5. Making the most of the community

I refer to the community in two ways;

 

- Internal team community I was overwhelmed by the way having ten of my analysts complete the DQA exam created a real sense of teamwork and an internal support network for each of the individuals taking the exam. The analysts would hold open drop in sessions during which any one of them could pop into a room during lunch and ask each other questions ahead of their exam, or review many of the online exam preparation blogs and guides. Following each one of the team completing their exam, there was a desire for that person to actively help the next person; sharing their experience of the exam and adding to an internal top tips document that had been created.

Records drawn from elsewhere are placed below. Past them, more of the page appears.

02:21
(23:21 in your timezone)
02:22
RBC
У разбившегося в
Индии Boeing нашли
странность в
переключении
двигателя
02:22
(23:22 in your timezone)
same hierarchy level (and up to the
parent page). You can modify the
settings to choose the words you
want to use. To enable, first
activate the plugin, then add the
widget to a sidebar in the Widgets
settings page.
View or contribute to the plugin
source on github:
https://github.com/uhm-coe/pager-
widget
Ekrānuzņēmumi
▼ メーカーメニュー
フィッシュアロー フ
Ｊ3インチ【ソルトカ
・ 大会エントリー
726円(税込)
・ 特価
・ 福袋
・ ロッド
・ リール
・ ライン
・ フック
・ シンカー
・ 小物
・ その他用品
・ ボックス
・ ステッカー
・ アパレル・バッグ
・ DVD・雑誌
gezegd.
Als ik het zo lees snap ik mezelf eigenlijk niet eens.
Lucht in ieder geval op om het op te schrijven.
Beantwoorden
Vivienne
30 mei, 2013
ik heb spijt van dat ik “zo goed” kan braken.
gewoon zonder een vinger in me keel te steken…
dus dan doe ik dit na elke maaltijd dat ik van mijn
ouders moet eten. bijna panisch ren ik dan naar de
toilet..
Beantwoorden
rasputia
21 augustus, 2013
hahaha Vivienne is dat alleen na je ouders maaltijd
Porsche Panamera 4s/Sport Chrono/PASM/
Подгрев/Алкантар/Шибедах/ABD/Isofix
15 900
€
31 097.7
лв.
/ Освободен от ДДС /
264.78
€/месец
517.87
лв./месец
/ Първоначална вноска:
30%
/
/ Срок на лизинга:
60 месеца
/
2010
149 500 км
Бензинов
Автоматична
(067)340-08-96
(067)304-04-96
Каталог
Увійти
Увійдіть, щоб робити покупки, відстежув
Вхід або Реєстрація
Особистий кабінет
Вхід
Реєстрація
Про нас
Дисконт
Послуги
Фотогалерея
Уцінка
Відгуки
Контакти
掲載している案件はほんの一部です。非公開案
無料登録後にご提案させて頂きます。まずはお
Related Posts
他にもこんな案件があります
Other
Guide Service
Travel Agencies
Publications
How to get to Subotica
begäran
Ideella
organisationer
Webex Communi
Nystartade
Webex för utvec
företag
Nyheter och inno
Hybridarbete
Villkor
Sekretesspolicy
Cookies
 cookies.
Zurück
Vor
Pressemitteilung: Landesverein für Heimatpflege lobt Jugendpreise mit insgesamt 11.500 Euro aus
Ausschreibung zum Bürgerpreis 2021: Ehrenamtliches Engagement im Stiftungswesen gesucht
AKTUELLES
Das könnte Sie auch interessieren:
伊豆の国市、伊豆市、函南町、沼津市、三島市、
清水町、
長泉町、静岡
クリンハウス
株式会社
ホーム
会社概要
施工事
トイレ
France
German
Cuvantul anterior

Of course there was a small element of competition, with everyone wanting to get the best possible exam score, but what was far stronger was a desire to celebrate each others achievement and to share the good news every time one of the team passed their exam.

 

- The Tableau community The team have always made the most of the amazing content available through the Tableau community, whether that be Tableau.Com, blogs, YouTube, webinars or Twitter; however completing the DQA exam really encouraged the Team to not only watch and read content available through the Community but also actively learn from it and put it into practice. For example just a week before five of my analysts were due to take their DQA exam, The Information Lab Data School published an online video sharing some top tips on what to expect from the exam and how best to prepare for it (Tips for Preparing for the Tableau QA Exam - YouTube ).

 

So in summary my advice to any individual or organisation considering completing a Tableau Exam would be to do it! The benefits are not just a formal Tableau qualification but also, and more importantly, the reinforcement of what makes Tableau great; continuous improvement and sharing your knowledge and expertise with others. Individuals do not leave organisations due to gaining an exam qualification, they leave due to personal choices and personal ambitions; indeed through investing in Tableau Server and funding DQA qualifications my organisation has seen Analyst turnover decrease by two thirds over the last two years.